For this reason, you may feel confident about the diagnosis you have been given. In the event that you have any doubts about your diagnosis or treatment plan, you may want to get a second medical opinion before beginning or continuing treatment. You can request a second opinion so don’t be afraid to do so, but beware that it may cause a delay in your treatment.

Leukemia, lymphoma, myeloma, myelodysplastic syndromes, and myeloproliferative neoplasms are each different types of blood cancers. What's more, each disease has subtypes. This means that the signs of the disease, how it's diagnosed and treated, and the expected outcomes vary. That's why it's important to have the right diagnosis before you begin or continue with treatment.
Getting a Second Opinion

What to do when getting a second opinion

To get a second opinion, you can ask your current healthcare team for any recommendations or to refer you to other doctors. Your primary healthcare provider, such as your family doctor, may also be able to help. In some cases, there may not be available doctors in your area to provide a second opinion.

Deciding if you should get a second opinion

If you're not sure about getting a second opinion, try asking yourself these questions:

  • Am I satisfied with my specialist's qualifications and experience?

  • Has the specialist explained my diagnosis and treatment options in a way that I understand?

  • Am I satisfied with the expertise of the medical professionals involved in determining my diagnosis?

  • Does the specialist's approach, treatment plan and treatment centre meet my needs regarding health plan coverage and/or location?

  • Do I feel comfortable asking all my questions?

  • Does the specialist take the time to address my concerns respectfully and completely or do I feel rushed?

  • Are the nurses and support staff well-informed and courteous? Are they available to help me with billing concerns, medication questions, referrals to support organizations and other information?

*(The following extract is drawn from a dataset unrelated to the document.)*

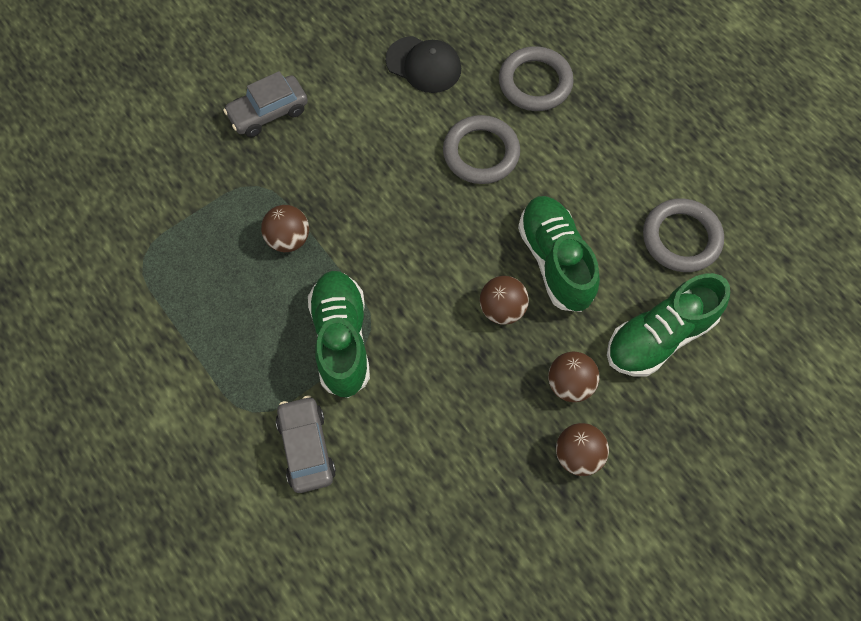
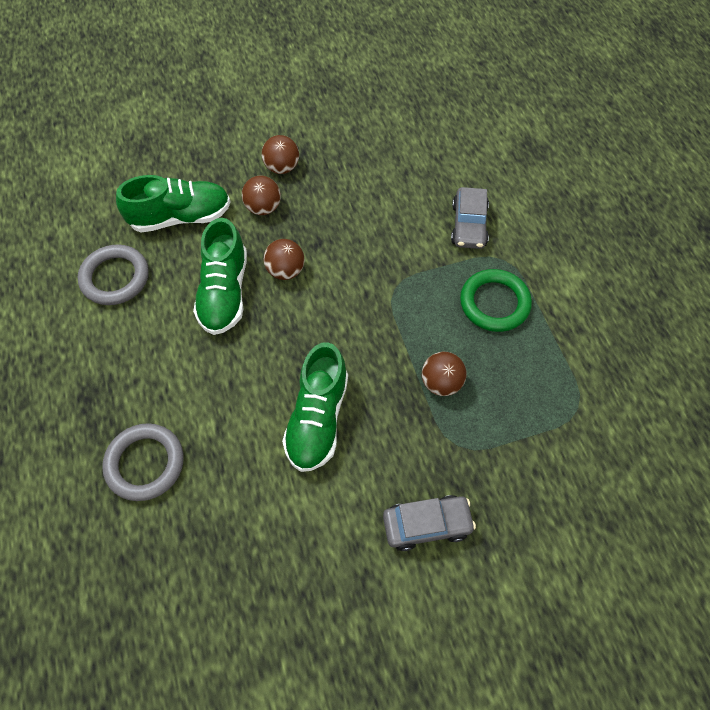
camera: 160 degrees left, 5 degrees down
(252, 348) = (494, 303): none -> green ring
(341, 339) = (420, 288): green shoe -> green shoe (317, 418)
(423, 65) = (245, 526): black cap -> none
(481, 153) = (236, 406): grey ring -> none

You have the right to change doctors. 

When you let your current doctor know about your decision, you don't have to give reasons. It's enough to tell him or her that you're doing what's best for you.

Changing Doctors

If the second opinion you receive is different from the first, you may decide to change doctors. If you're considering changing your doctor, take these steps:

  • Ask if the doctor is seeing new patients.

  • Schedule a consultation visit.

  • Arrange to have your records sent to the new doctor.

  • Check with the new doctor's office before your consultation visit to make sure your records have arrived.

  • Talk to your current doctor about your decision.